Audio By Carbonatix
The US is immediately pausing leases for offshore wind energy projects currently being built near the Atlantic coastline, citing security concerns.
In a statement, the Department of the Interior said it was pausing five large-sale projects to look into how windmills could interfere with radar and create other risks to east coast cities.
President Donald Trump has long opposed wind energy, saying it is unreliable and drives up costs, and attempted to stop all projects when he returned to office. Interior Secretary Doug Burgum has said wind farms have no future in the US energy grid.
Renewable energy companies, as well as state leaders, have expressed alarm over the administration's stance.
In its statement, the Department of the Interior said the pause "addresses emerging national security risks, including the rapid evolution of the relevant adversary technologies, and the vulnerabilities created by large-scale offshore wind projects with proximity near our east coast population centres".
The five wind farms now on pause are being constructed off the coast of New York, Virginia, Massachusetts, Rhode Island, and Connecticut.
Specifically, the announcement noted that officials are concerned about radar interference "clutter" that can obscure real moving targets or, conversely, create false ones.
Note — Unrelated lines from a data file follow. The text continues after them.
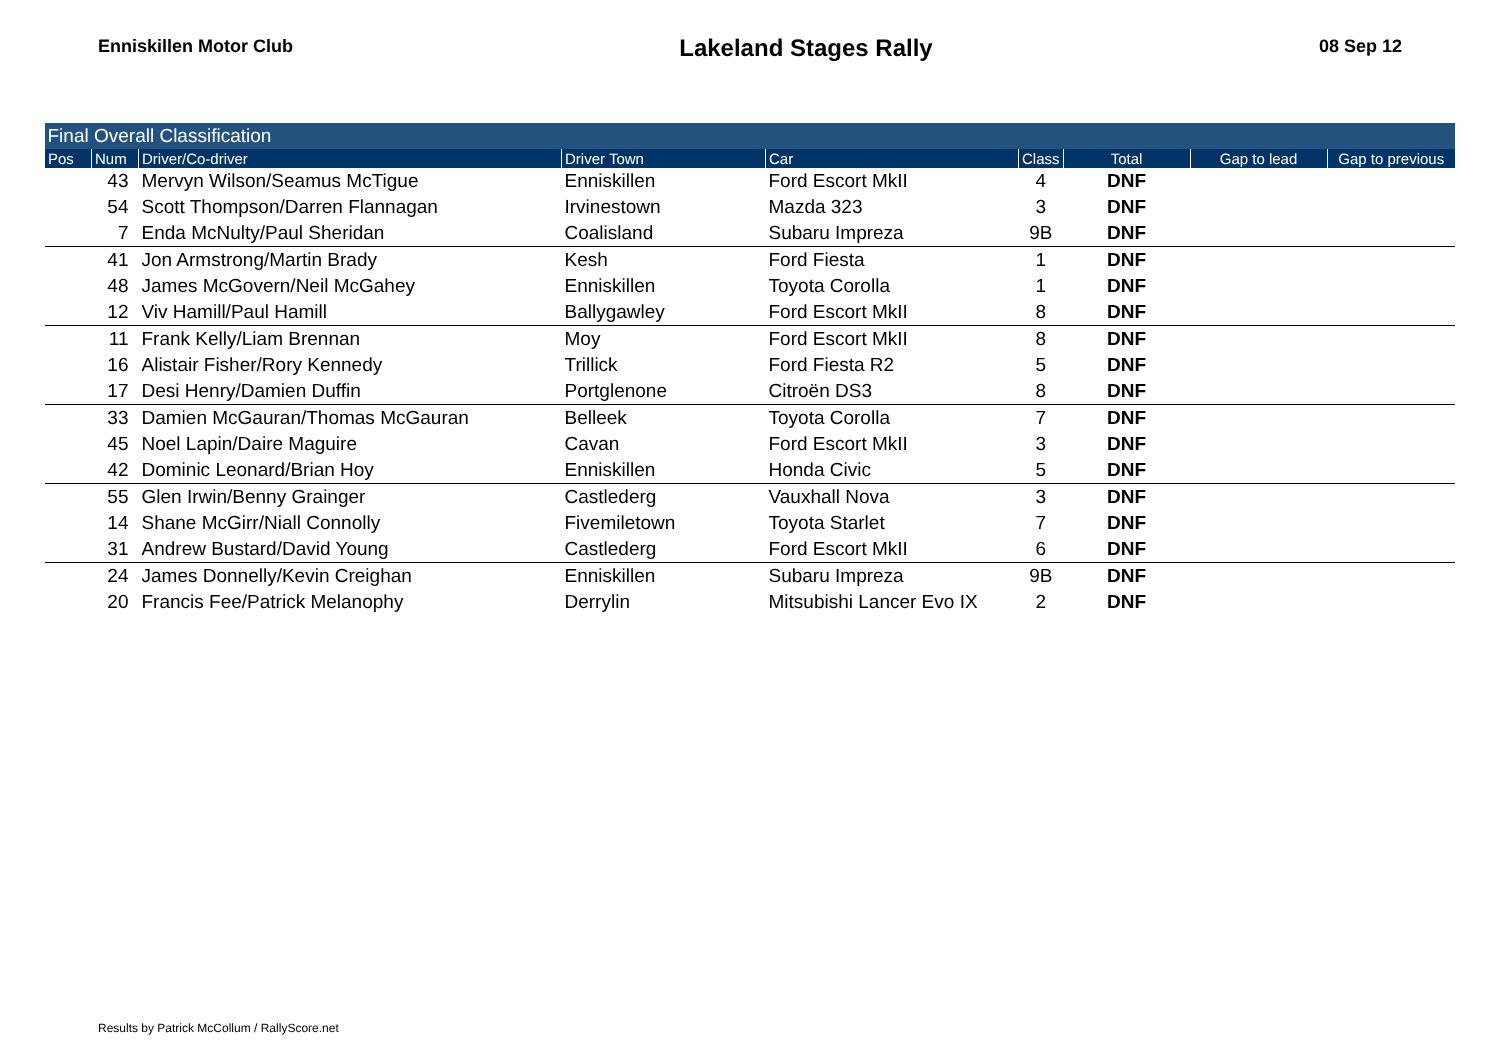Enniskillen Motor Club
Lakeland Stages Rally
08 Sep 12
| Final Overall Classification | | | | | | | | |
| Pos | Num | Driver/Co-driver | Driver Town | Car | Class | Total | Gap to lead | Gap to previous |
| | 43 | Mervyn Wilson/Seamus McTigue | Enniskillen | Ford Escort MkII | 4 | DNF | | |
| | 54 | Scott Thompson/Darren Flannagan | Irvinestown | Mazda 323 | 3 | DNF | | |
| | 7 | Enda McNulty/Paul Sheridan | Coalisland | Subaru Impreza | 9B | DNF | | |
| | 41 | Jon Armstrong/Martin Brady | Kesh | Ford Fiesta | 1 | DNF | | |
| | 48 | James McGovern/Neil McGahey | Enniskillen | Toyota Corolla | 1 | DNF | | |
| | 12 | Viv Hamill/Paul Hamill | Ballygawley | Ford Escort MkII | 8 | DNF | | |
| | 11 | Frank Kelly/Liam Brennan | Moy | Ford Escort MkII | 8 | DNF | | |
| | 16 | Alistair Fisher/Rory Kennedy | Trillick | Ford Fiesta R2 | 5 | DNF | | |
| | 17 | Desi Henry/Damien Duffin | Portglenone | Citroën DS3 | 8 | DNF | | |
| | 33 | Damien McGauran/Thomas McGauran | Belleek | Toyota Corolla | 7 | DNF | | |
| | 45 | Noel Lapin/Daire Maguire | Cavan | Ford Escort MkII | 3 | DNF | | |
| | 42 | Dominic Leonard/Brian Hoy | Enniskillen | Honda Civic | 5 | DNF | | |
| | 55 | Glen Irwin/Benny Grainger | Castlederg | Vauxhall Nova | 3 | DNF | | |
| | 14 | Shane McGirr/Niall Connolly | Fivemiletown | Toyota Starlet | 7 | DNF | | |
| | 31 | Andrew Bustard/David Young | Castlederg | Ford Escort MkII | 6 | DNF | | |
| | 24 | James Donnelly/Kevin Creighan | Enniskillen | Subaru Impreza | 9B | DNF | | |
| | 20 | Francis Fee/Patrick Melanophy | Derrylin | Mitsubishi Lancer Evo IX | 2 | DNF | | |
Results by Patrick McCollum / RallyScore.net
It added that a radar's threshold for false-alarm detection could be increased to reduce some clutter, but only at the risk of missing actual targets.
The wind projects could make it difficult to "determine what's friend and foe in our airspace", Burgum said in an interview with Fox Business on Monday, where he cited drone strikes between Russia and Ukraine and between Iran and Israel as examples.
Dominion Energy, the company behind the Virginia wind farm, said its project is far offshore and "does not raise visual impact concerns."
"The project's two pilot turbines have been operating for five years without causing any impacts to national security," it said in a statement.
Dominion saw its share price drop more than 3% after the announcement.
Orsted, the Danish wind energy giant, recorded a 12% drop in its share price, while turbine maker Vestas' stock fell by 2.6%.
Connecticut Governor Ned Lamont, a Democrat, described the pause as an "erratic" move that "will drive up the price of electricity in Connecticut and throughout the region".
"This project is nearing completion and providing good-paying clean energy jobs," he added. "Businesses and residents deserve economic predictability, yet with the administration's constant starts and stops they're left with the opposite."
Earlier in December, a federal judge struck down an attempt by President Trump to ban new wind power projects in the US, calling it "arbitrary and capricious and contrary to law".
On the first day of his administration in January, Trump issued a memorandum halting permits and new leases until a federal review could be undertaken.
Five months later, 17 US states led by New York sued the administration, calling the ban an "existential" threat to the US wind industry.
Demand in the US for energy is expected to significantly expand in the years ahead, driven by the needs of artificial intelligence firms.
Last week, Trump Media, the parent company of Truth Social that is majority-owned by the president, said it was getting into the energy business, announcing a merger with a fusion firm TAE Technologies.